**Document text**
Consequently the masses of the
positive parity states ${\rm N}(1440)$, $\Lambda(1600)$  and
$\Sigma(1660)$ are shifted
down relative to the other ones, which explains the reversal of
the otherwise expected "normal ordering".
The situation is different for $\Lambda(1405)$ - $\Lambda(1520)$
and
$\Lambda(1600)$, as the flavor state of  $\Lambda(1405)$ - $\Lambda(1520)$ is
totally antisymmetric. Because of this the
$\Lambda(1405)$ - $\Lambda(1520)$ gains an
attractive energy, which is
comparable to that of the $\Lambda(1600)$, and thus the ordering
suggested by the confining oscillator interaction is maintained.

Note that the problem of the relative position of positive-negative
parity states cannot be solved with other types of hyperfine interactions
(the colour-magnetic and instanton-induced ones).

\section{Semirelativistic Chiral Constituent Quark Model}

In the semirelativistic chiral constituent quark model \cite{GPVW}
the dynamical part of the Hamiltonian consists of linear pairwise
confining interaction and the GBE interaction, which includes both
the short-range part,parametrized phenomenologically, of the
form $ \sim -\Lambda^2 {e^{-\Lambda r}\over{r}}$, and the long-range
Yukawa tail. Both the flavor-octet ($\pi, K, \eta$) and flavor-singlet
($\eta'$) meson exchanges are taken into account. The coupling constant
of the flavor-octet mesons to constituent quarks is fixed from the known 
pion-nucleon coupling constant, while the $\eta'$-quark coupling constant
is treated phenomenologically.

The kinetic-energy operator is taken in relativistic form,
$H_0 = \sum_{i=1}^3 \sqrt(p_i^2 + m_i^2)$. The semirelativistic 
three-quark Hamiltonian was solved along the stochastical variational
method \cite{VARGA} in momentum space. For the whole Q-Q potential the
model involves a total of 4 free parameters whose numerical values are
determined from the fit to all 35 confirmed low-lying states. 
The string tension of the confining interaction
can be fixed to that one obtained from charmonium and bottomonium
spectroscopy and lattice calculations.

In fig. 1 we present the ground states as well as low-lying excited states
in $N$, $\Delta$, $\Lambda$, $\Sigma$, $\Xi$, and $\Omega$ spectra.
From the results of fig. 1 it becomes evident that within the chiral
constituent quark model a unified description of both nonstrange and
strange baryon spectra is achieved in good agreement with phenomenology.

It is instructive to learn how the GBE interaction affects the energy levels 
when it is switched on and its strength is gradually increased (Fig. 2).
Starting out from the case with confinement only, one observes that
the degeneracy of states is removed and the inversion of ordering
of positive and negative parity states 
is achieved in the $N$ spectrum, as well as for some states in the
$\Lambda$ spectrum, while the ordering of the lowest positive-negative
parity states is opposite in $N$ and $\Lambda$ spectra. The reason for
this behaviour is the flavor-spin structure and sign of the short-range
part of GBE.

**Raw data**

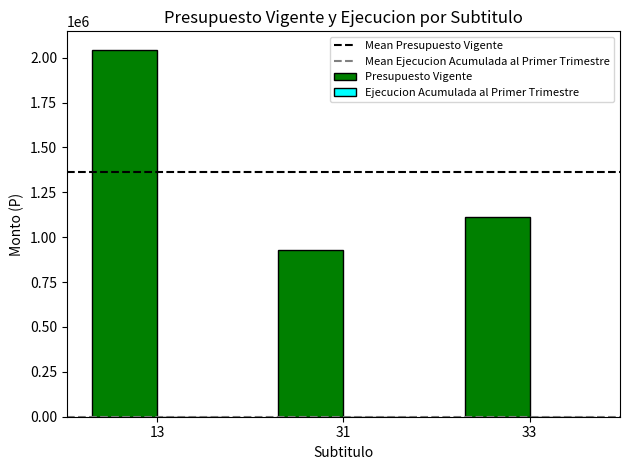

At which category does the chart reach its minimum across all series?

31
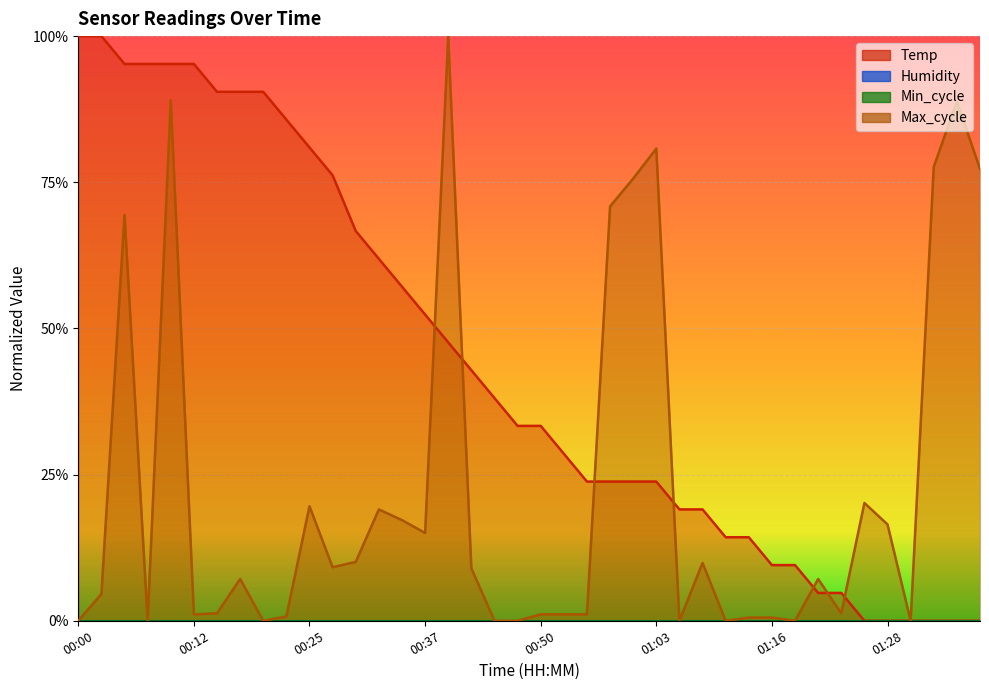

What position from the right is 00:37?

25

**Actions to take**
(1) Rewrite the paragraph of the quark model text that begins "In the semirelativistic chiral constituent quark model" as a short bulleted list that keeps its main facts.
(2) According to the quark model text, how many free parameters does the model use for the whole Q-Q potential, and what are they fitted to?
(3) List every baryon spectrum that the quark model text says is presented in fig. 1.
The data come from a different source than the quark model text.

**Responses by item number**
(1)
- The dynamical part of the Hamiltonian combines a linear pairwise confining interaction with the GBE interaction.
- The GBE interaction has a phenomenologically parametrized short-range part of the form ~ −Λ² e^(−Λr)/r and a long-range Yukawa tail.
- Both flavor-octet (π, K, η) and flavor-singlet (η′) meson exchanges are included.
- The flavor-octet meson–quark coupling constant is fixed from the known pion-nucleon coupling constant.
- The η′–quark coupling constant is treated phenomenologically.

(2) Four free parameters, determined from a fit to all 35 confirmed low-lying states.

(3)
- N
- Δ
- Λ
- Σ
- Ξ
- Ω